─── PROVIDED DATA

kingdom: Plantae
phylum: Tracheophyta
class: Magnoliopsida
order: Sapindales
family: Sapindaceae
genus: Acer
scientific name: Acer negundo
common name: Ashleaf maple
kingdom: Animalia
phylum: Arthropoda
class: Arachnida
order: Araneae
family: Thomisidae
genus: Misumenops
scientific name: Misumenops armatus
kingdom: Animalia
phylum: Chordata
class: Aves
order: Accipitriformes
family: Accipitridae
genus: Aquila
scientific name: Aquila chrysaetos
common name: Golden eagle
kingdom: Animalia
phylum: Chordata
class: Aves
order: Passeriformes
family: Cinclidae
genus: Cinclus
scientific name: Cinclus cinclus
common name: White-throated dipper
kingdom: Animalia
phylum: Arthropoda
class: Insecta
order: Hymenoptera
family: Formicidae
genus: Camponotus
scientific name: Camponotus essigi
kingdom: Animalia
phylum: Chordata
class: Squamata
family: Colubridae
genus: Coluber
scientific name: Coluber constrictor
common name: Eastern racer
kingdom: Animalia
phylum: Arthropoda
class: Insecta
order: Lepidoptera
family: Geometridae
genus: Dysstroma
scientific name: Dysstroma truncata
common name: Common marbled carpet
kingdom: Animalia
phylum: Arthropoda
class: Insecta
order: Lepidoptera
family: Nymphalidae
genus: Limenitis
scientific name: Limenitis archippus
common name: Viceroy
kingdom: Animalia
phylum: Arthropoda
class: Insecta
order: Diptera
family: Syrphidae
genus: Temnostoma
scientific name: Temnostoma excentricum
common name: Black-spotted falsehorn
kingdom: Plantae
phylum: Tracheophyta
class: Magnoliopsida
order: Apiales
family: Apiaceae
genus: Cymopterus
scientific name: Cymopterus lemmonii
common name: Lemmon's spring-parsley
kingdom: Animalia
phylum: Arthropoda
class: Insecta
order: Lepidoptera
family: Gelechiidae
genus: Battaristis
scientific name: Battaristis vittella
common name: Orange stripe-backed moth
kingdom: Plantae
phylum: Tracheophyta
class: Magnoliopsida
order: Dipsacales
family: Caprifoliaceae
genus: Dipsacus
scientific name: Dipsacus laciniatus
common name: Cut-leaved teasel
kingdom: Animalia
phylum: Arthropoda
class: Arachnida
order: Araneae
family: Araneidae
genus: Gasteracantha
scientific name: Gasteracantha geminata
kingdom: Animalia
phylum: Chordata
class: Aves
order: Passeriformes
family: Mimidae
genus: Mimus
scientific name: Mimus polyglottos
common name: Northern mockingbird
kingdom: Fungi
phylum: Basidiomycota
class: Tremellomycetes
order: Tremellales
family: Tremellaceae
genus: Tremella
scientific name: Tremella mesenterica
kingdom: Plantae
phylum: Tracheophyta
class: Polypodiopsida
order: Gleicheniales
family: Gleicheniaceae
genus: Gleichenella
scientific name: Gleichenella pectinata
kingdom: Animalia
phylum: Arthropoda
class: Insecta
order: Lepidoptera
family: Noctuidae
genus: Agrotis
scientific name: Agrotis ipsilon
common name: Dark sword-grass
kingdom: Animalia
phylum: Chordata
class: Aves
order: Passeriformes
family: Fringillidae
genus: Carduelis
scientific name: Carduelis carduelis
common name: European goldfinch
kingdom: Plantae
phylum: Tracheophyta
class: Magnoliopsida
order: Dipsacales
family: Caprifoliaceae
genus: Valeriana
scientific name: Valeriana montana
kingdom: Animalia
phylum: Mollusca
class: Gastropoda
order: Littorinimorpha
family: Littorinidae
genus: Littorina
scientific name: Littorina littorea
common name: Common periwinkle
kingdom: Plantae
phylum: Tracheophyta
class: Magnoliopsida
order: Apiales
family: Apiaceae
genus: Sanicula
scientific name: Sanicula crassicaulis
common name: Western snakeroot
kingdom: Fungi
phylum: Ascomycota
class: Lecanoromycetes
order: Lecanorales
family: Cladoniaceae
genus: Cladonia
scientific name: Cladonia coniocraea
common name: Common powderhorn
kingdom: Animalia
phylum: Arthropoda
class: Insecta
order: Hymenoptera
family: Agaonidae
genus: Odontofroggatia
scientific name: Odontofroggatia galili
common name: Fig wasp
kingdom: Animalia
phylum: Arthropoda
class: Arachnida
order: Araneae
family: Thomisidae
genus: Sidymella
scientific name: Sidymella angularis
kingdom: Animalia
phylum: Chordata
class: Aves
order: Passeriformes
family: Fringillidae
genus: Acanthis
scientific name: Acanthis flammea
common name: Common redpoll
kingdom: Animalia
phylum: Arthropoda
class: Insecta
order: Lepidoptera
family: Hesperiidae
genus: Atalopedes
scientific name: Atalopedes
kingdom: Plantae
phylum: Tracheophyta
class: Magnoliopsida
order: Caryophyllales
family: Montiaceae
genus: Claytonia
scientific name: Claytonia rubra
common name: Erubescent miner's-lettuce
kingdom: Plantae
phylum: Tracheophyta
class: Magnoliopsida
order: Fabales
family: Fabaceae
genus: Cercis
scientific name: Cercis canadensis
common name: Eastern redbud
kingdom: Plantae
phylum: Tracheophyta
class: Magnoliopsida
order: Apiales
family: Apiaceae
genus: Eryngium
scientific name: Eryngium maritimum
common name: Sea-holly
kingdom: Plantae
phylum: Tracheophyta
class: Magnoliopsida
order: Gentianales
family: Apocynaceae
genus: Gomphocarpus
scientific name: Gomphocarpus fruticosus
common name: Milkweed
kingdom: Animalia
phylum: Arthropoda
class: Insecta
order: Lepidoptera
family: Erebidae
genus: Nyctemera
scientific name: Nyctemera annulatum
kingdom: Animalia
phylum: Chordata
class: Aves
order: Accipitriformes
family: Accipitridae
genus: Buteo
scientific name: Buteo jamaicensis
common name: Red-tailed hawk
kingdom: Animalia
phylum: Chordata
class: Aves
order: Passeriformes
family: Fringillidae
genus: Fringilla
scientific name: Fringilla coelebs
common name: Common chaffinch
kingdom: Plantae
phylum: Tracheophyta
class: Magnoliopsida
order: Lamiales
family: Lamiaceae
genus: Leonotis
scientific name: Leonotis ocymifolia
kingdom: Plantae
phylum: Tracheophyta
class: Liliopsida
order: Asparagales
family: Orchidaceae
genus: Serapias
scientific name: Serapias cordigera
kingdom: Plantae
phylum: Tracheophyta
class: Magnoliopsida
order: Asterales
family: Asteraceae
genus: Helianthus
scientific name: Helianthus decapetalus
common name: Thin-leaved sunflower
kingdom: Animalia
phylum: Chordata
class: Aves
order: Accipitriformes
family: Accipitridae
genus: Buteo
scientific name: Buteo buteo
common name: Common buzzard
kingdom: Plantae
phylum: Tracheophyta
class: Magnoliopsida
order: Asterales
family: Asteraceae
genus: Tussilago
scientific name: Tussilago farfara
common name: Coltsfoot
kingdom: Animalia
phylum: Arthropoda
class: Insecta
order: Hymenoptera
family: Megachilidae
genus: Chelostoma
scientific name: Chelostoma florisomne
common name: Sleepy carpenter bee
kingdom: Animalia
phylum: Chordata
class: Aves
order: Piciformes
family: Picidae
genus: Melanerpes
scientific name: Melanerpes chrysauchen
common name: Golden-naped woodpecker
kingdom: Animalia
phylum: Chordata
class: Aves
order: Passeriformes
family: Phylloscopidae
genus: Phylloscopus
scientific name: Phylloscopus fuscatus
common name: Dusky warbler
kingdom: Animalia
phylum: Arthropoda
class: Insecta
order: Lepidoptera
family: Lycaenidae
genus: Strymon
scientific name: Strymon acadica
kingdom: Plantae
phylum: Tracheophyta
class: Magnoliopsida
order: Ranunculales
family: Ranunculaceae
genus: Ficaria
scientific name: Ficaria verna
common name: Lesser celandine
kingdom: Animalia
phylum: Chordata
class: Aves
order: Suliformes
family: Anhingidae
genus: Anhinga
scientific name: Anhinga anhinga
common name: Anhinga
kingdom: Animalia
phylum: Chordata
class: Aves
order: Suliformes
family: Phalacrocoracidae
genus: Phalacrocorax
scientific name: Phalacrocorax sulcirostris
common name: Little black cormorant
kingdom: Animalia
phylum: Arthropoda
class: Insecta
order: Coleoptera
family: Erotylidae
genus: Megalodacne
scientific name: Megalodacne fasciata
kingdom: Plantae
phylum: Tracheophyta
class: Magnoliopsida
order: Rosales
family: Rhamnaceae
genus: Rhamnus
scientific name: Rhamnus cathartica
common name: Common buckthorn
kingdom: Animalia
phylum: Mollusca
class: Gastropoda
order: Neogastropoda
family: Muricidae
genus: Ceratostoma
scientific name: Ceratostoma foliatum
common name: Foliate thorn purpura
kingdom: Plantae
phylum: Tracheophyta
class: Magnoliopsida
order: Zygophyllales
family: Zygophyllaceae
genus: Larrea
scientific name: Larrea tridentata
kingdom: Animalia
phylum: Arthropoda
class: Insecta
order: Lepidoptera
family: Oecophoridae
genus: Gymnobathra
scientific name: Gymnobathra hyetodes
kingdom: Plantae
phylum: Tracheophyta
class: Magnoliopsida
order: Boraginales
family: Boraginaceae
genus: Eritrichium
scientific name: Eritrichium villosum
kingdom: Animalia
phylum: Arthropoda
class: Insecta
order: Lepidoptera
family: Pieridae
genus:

──────

OBJECTIVE
In the data from its first line through the line containing "scientific name: Cinclus cinclus", change each "common name" to "vernacular name". Return only those lines, with nothing else altered.

EXERCISE OUTPUT
kingdom: Plantae
phylum: Tracheophyta
class: Magnoliopsida
order: Sapindales
family: Sapindaceae
genus: Acer
scientific name: Acer negundo
vernacular name: Ashleaf maple
kingdom: Animalia
phylum: Arthropoda
class: Arachnida
order: Araneae
family: Thomisidae
genus: Misumenops
scientific name: Misumenops armatus
kingdom: Animalia
phylum: Chordata
class: Aves
order: Accipitriformes
family: Accipitridae
genus: Aquila
scientific name: Aquila chrysaetos
vernacular name: Golden eagle
kingdom: Animalia
phylum: Chordata
class: Aves
order: Passeriformes
family: Cinclidae
genus: Cinclus
scientific name: Cinclus cinclus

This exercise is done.